ML24 | Polymath Jr

Generative Machine Learning Models for Data Assimilation

This is a brief introduction to the 2024 Polymath Jr project that will be run by Ricardo Baptista and Giulio Trigila.

Broad Goal Of The Project. Generative machine learning aims to characterize properties of probability distributions from samples. These distributions quantify our beliefs for possible outcomes of an experiment or hypothesis such as:

Is it likely to rain in New York tomorrow?
Will the Boston Red Sox win the World Series in 2024?

In practice we summarize our beliefs by computing properties of distributions such as their moments and quantiles. This project will focus on the distributions for states of dynamical systems given a stream of noisy observations. This distribution is known as the filtering distribution and in this project, we will build algorithms to sample these distributions using tools from optimal transport. This procedure is also known as data assimilation when incorporating data that arrives sequentially in time in an online setting.

The applications of this project range vastly from improving predictions of weather forecasting systems to financial models. For example, data assimilation is a core operational procedure to estimate the state of atmosphere given limited measurements at weather stations. This procedure is deployed on a regular basis by weather prediction services and atmospheric research centers across the globe.

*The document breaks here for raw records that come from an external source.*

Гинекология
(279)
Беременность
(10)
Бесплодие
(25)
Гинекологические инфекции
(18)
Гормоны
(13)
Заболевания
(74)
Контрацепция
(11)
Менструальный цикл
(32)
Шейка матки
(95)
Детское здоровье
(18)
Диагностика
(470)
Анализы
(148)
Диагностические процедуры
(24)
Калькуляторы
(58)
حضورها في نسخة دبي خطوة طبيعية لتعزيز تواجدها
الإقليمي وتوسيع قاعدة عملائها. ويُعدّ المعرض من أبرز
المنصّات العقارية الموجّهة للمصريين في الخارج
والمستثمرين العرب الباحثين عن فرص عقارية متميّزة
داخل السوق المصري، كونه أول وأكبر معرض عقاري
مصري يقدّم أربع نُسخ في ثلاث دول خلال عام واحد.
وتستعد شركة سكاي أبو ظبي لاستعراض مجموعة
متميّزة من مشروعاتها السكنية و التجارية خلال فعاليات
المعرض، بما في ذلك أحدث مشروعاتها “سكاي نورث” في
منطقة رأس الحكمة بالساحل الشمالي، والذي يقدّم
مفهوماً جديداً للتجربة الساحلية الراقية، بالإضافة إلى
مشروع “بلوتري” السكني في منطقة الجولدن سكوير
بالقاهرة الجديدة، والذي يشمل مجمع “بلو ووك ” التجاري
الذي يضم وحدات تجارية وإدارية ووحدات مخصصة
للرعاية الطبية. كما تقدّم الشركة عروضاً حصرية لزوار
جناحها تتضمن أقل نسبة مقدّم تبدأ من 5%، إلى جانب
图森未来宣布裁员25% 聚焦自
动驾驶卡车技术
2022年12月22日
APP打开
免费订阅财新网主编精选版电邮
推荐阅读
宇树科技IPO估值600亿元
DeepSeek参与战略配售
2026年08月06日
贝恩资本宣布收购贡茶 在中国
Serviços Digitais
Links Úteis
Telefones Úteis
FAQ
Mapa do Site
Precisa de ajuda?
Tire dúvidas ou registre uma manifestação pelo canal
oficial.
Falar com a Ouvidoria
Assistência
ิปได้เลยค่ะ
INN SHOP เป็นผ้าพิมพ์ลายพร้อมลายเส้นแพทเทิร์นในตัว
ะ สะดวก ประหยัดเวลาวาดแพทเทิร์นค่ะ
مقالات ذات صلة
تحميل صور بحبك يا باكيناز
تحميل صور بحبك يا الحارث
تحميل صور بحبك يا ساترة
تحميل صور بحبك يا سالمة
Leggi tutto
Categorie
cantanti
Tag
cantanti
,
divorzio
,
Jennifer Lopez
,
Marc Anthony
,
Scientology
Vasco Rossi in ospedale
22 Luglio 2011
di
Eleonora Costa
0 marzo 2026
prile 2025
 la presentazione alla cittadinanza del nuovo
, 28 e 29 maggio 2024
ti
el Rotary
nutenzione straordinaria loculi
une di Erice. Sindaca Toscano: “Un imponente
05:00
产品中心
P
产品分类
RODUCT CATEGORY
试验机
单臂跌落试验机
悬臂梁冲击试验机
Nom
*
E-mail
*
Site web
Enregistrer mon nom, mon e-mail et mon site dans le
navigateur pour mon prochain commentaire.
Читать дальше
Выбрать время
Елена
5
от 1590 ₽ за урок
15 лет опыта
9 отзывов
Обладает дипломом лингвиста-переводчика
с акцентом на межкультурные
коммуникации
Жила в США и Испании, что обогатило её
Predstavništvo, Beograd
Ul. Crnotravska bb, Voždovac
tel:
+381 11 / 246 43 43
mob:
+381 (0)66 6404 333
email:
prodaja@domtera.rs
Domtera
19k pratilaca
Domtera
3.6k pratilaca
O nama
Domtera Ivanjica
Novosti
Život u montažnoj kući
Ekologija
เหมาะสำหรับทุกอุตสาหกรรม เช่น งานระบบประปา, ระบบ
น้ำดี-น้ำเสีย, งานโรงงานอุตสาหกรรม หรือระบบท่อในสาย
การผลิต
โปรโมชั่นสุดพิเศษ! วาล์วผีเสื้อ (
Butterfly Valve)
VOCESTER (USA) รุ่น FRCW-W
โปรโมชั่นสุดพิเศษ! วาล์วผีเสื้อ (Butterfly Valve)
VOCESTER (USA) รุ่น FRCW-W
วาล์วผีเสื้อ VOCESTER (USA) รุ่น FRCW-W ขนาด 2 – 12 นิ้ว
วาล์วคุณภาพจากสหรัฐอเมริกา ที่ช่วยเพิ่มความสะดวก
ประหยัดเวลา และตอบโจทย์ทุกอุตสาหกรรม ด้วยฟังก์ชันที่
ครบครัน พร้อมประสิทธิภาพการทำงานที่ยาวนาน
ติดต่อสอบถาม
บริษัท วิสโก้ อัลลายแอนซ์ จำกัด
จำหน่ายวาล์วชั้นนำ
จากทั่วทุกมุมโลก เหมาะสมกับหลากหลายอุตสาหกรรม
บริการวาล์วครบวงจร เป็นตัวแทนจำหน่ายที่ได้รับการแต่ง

Devising robust and unbiased methods to perform these tasks will have a significant benefit for these applications.

General references.

Relevant papers.

Normalizing Flows for Probabilistic Modeling and Inference by G. Papamakarios et al.
An Optimal Transport Formulation of Bayes’ Law for Nonlinear Filtering Algorithms by A. Taghvaei and B. Hosseini.
Optimal Transport Particle Filters by M. Al-Jarrah, B. Hosseini and A. Taghvaei.
A family of nonparametric density estimation algorithms by E.G. Tabak, C.V. Turner.
Data Driven Optimal Transport by E.G. Tabak and G. Trigila.